BFI London Film Festival: The Red Turtle (La Tortue Rouge)


Directed by Michael Dudok de Wit
LFF Screening October 5th, 6th, 2016
Watch on iTunes (US) or Amazon

by Richard Hamer

“This screening has proved unexpectedly popular,” says the woman working at BFI Southbank, as I squeeze into a seat at the small, packed venue. It can only mean one thing: the name ‘Studio Ghibli’ still carries its usual weight, the Japanese studio a high profile co-producer of this French/Belgian animation, director Michael Dudok de Wit’s first feature length picture. And with the name comes certain expectations of style and content, but be in no doubt: this is de Wit’s film, sparse, beguiling and so very ‘European’.

We begin with an unnamed man shipwrecked on a deserted island. Lost and alone, he begins to explore his surroundings: finding food, finding shelter. Naturally his mind turns to escape, and building himself a raft, he sets off into the ocean. But a massive Red Turtle bars his path, destroying his raft and sending him back to square one. And so a confrontation begins, a strange bonding that takes us unusual places and spans a length of many years. To elaborate any further would be to spoil a film that is far more than it initially presents itself to be; a simple fable becomes something quite esoteric, steeped in metaphor and understated character drama.

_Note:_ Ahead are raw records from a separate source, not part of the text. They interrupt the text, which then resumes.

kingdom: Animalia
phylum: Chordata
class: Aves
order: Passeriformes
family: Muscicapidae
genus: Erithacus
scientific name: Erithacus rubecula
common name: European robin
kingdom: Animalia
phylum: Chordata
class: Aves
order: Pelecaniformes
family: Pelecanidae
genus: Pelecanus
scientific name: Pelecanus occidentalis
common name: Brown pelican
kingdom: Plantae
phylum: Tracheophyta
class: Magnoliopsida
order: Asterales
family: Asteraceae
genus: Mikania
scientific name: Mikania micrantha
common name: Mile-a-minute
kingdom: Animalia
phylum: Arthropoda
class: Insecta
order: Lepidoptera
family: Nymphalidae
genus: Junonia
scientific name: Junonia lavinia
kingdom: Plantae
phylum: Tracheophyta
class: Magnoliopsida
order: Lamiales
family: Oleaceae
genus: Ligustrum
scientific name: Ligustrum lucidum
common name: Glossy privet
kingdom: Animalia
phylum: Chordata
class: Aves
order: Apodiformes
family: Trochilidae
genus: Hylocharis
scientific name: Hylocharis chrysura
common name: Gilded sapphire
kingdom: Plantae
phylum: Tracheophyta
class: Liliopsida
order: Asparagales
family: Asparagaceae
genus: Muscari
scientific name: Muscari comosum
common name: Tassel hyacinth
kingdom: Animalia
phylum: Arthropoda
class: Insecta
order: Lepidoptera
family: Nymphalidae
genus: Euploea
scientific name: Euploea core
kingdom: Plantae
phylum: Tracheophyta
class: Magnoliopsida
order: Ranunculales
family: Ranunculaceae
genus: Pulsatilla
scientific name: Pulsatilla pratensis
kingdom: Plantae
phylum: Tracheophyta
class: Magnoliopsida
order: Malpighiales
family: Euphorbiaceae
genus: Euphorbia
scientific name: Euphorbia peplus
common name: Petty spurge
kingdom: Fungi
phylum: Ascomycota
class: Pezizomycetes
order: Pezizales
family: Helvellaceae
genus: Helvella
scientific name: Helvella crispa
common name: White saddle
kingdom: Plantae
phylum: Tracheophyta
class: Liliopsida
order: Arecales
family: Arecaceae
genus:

And by understated I mean utterly without any dialogue. The odd scream and shout aside, The Red Turtle is pure animation, music and movement, slow and quiet but rarely the worse for it. It helps that this animation is frequently superb, though again understated in its own way: This is a world of simple lines and flat colours, with little beady dots for eyes that are more Herge than they are Miyazaki.

It starts to flag in its later stages, when its simple storytelling and sense of momentum give way to something far more static, more reflective. A story of island escape is easier told without dialogue than a story of island life, and as The Red Turtle makes the switch it leans heavier on allegory and hallucination: still a pleasure but a good deal less exciting, and often frustratingly hard to interpret.

Moments of amusing animal-based physical comedy aside, anyone coming to this looking for Ghibli-style fare is sure to be disappointed. The Red Turtle is a strange beast: interesting themes around mankind’s growing distance from – but inescapable connection to – the natural world are there, but too often obscured in an increasingly self indulgent second half. But there is a pure, visual joy in its opening twenty minutes that it never fully loses, making The Red Turtle – if not a classic worthy of Miyazaki – still more than worth your time.
 

 

One Response to “BFI London Film Festival: The Red Turtle (La Tortue Rouge)”

  1. Mulligan says:

    The red turtle of the title appears to be nothing if not a kind of gift from nature to this nameless man, who without it might spend the entirety of his life alone.